How are individual targets for emissions reductions arrived at?
The Kyoto Protocol sets legally binding limits on Greenhouse Gas emissions in Annex 1 countries and these countries have committed to reduce their GHG emissions by, on average, 5.2 per cent as compared with their 1990 levels.
Each member of state of the EU has ratified the Kyoto Protocol, which requires the EU to reduce its GHG emissions by 8 per cent below 1990 levels in the first commitment period (2008-2012). The EU’s commitment is apportioned between the Member States under a Burden Sharing Agreement (“BSA”). Furthermore, the EU has voluntarily committed to reduce its GHG emissions sooner than required under the Kyoto Protocol. As a result, the EU has implemented the EU-ETS, which came into effect on 1 January 2005 and is the first regulatory enforced commercial market for Offsets in the world.

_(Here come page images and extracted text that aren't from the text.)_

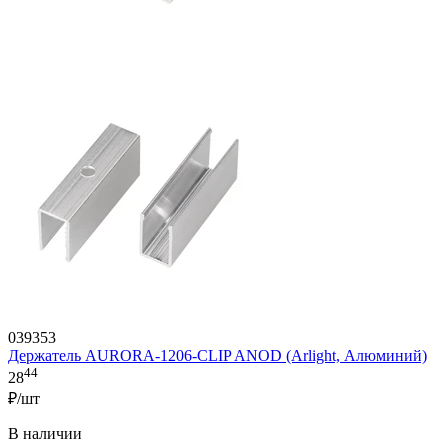
039353
Держатель AURORA-1206-CLIP ANOD (Arlight, Алюминий)
44
28
₽/шт
В наличии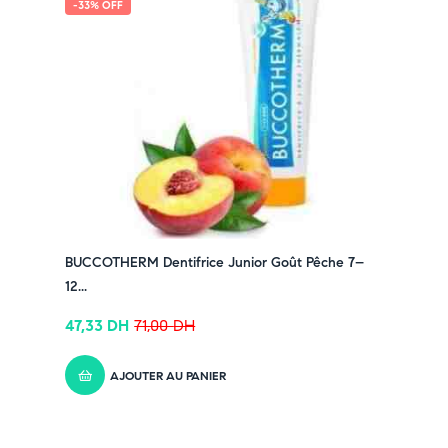
-33% OFF
BUCCOTHERM Dentifrice Junior Goût Pêche 7–
12...
47,33
DH
71,00
DH
AJOUTER AU PANIER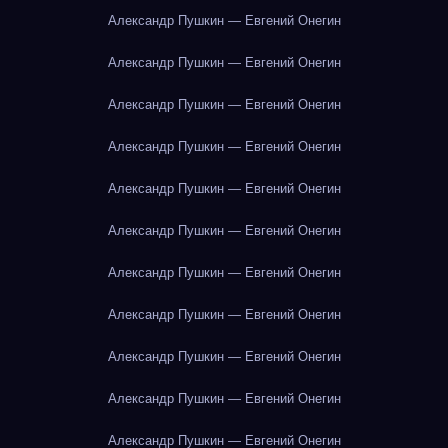
Александр Пушкин — Евгений Онегин
Александр Пушкин — Евгений Онегин
Александр Пушкин — Евгений Онегин
Александр Пушкин — Евгений Онегин
Александр Пушкин — Евгений Онегин
Александр Пушкин — Евгений Онегин
Александр Пушкин — Евгений Онегин
Александр Пушкин — Евгений Онегин
Александр Пушкин — Евгений Онегин
Александр Пушкин — Евгений Онегин
Александр Пушкин — Евгений Онегин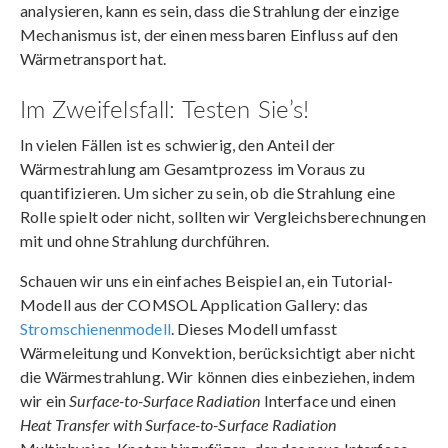
analysieren, kann es sein, dass die Strahlung der einzige
Mechanismus ist, der einen messbaren Einfluss auf den
Wärmetransport hat.
Im Zweifelsfall: Testen Sie’s!
In vielen Fällen ist es schwierig, den Anteil der
Wärmestrahlung am Gesamtprozess im Voraus zu
quantifizieren. Um sicher zu sein, ob die Strahlung eine
Rolle spielt oder nicht, sollten wir Vergleichsberechnungen
mit und ohne Strahlung durchführen.
Schauen wir uns ein einfaches Beispiel an, ein Tutorial-
Modell aus der COMSOL Application Gallery: das
Stromschienenmodell
. Dieses Modell umfasst
Wärmeleitung und Konvektion, berücksichtigt aber nicht
die Wärmestrahlung. Wir können dies einbeziehen, indem
wir ein
Surface-to-Surface Radiation
Interface und einen
Heat Transfer with Surface-to-Surface Radiation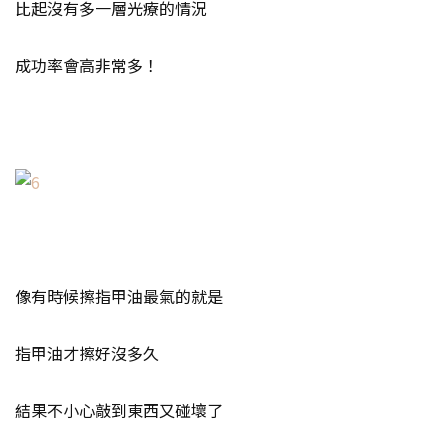
比起沒有多一層光療的情況
成功率會高非常多！
像有時候擦指甲油最氣的就是
指甲油才擦好沒多久
結果不小心敲到東西又碰壞了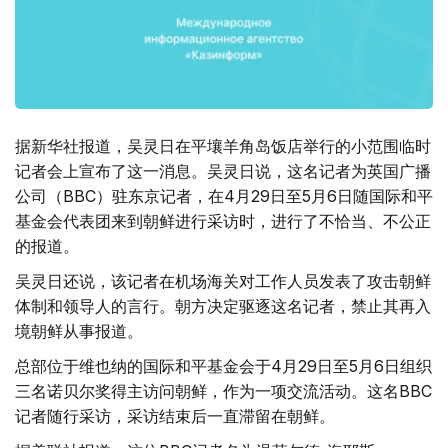
据新华社报道，吴灵日在平壤羊角岛饭店举行的小范围临时
记者会上宣布了这一消息。吴灵日说，这名记者为英国广播
公司（BBC）驻东京记者，在4月29日至5月6日随国际和平
基金会代表团来到朝鲜进行采访时，进行了不恰当、不公正
的报道。
吴灵日还说，该记者在机场海关对工作人员发表了攻击朝鲜
体制和领导人的言行。朝方决定驱逐这名记者，禁止其再入
境朝鲜从事报道。
总部位于维也纳的国际和平基金会于4月29日至5月6日组织
三名诺贝尔奖得主访问朝鲜，作为一项交流活动。这名BBC
记者随行采访，采访结束后一直滞留在朝鲜。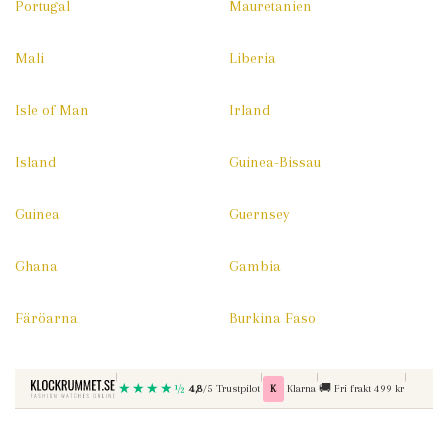
Portugal
Mauretanien
Mali
Liberia
Isle of Man
Irland
Island
Guinea-Bissau
Guinea
Guernsey
Ghana
Gambia
Färöarna
Burkina Faso
|
|
|
|
★★★★½
Betala med
Fri frakt vid kop over
4,8
/5 Trustpilot
K
Klarna
🚚
Fri frakt 499 kr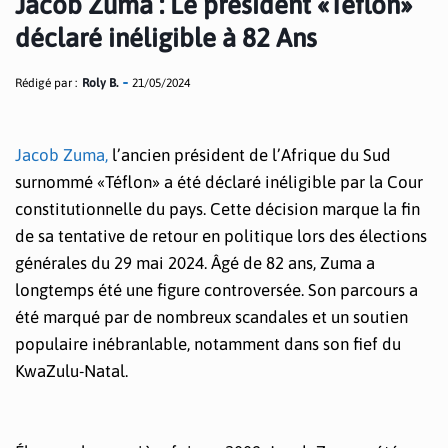
Jacob Zuma : Le président «Téflon»
déclaré inéligible à 82 Ans
Rédigé par :
Roly B.
21/05/2024
Jacob Zuma,
l’ancien président de l’Afrique du Sud
surnommé «Téflon» a été déclaré inéligible par la Cour
constitutionnelle du pays. Cette décision marque la fin
de sa tentative de retour en politique lors des élections
générales du 29 mai 2024. Âgé de 82 ans, Zuma a
longtemps été une figure controversée. Son parcours a
été marqué par de nombreux scandales et un soutien
populaire inébranlable, notamment dans son fief du
KwaZulu-Natal.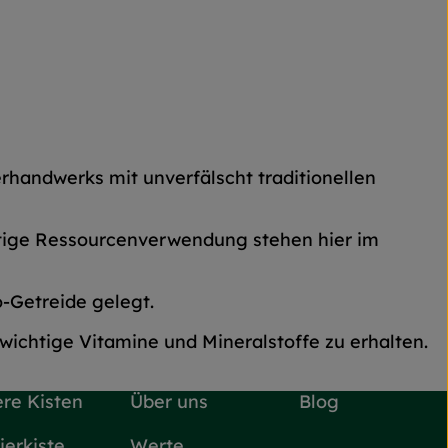
erhandwerks mit unverfälscht traditionellen
ltige Ressourcenverwendung stehen hier im
-Getreide gelegt.
ichtige Vitamine und Mineralstoffe zu erhalten.
re Kisten
Über uns
Blog
ierkiste
Werte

The EU-ETS requires each Member State to draw up a National Allocation Plan (“NAP”) which states the total number of allowances that it intends to allocate for the relevant period, consistent with its actual and projected progress towards its obligations under the BSA and other factors, and how it intends to allocate those allowances to individual emitters covered by the EU-ETS.
Are these targets mandatory or voluntary?
EU-ETS and Kyoto targets are mandatory and excesses over allowances will result in financial penalties.
During phase I of the EU-ETS, any emitter exceeding its GHG emissions limit in any given year will be subject to a fine of (€40 per tCO2e in excess of its allowed limit) as well as having to reduce emissions or purchase such number of Offsets to correct the excess over such limit. In addition, the emitter will be publicly named on the European Union’s website. During phase II, the fine will be increased to €100 per tCO2e in excess of the limit. Therefore there is a strong incentive for GHG emitters to purchase GHG Offsets if they are unable to reduce their emissions in order to avoid these penalties. The only emission reduction credits other than EUAs that may be used to offset emissions throughout phase I and phase II of the EU-ETS are CERs arising from CDM Projects.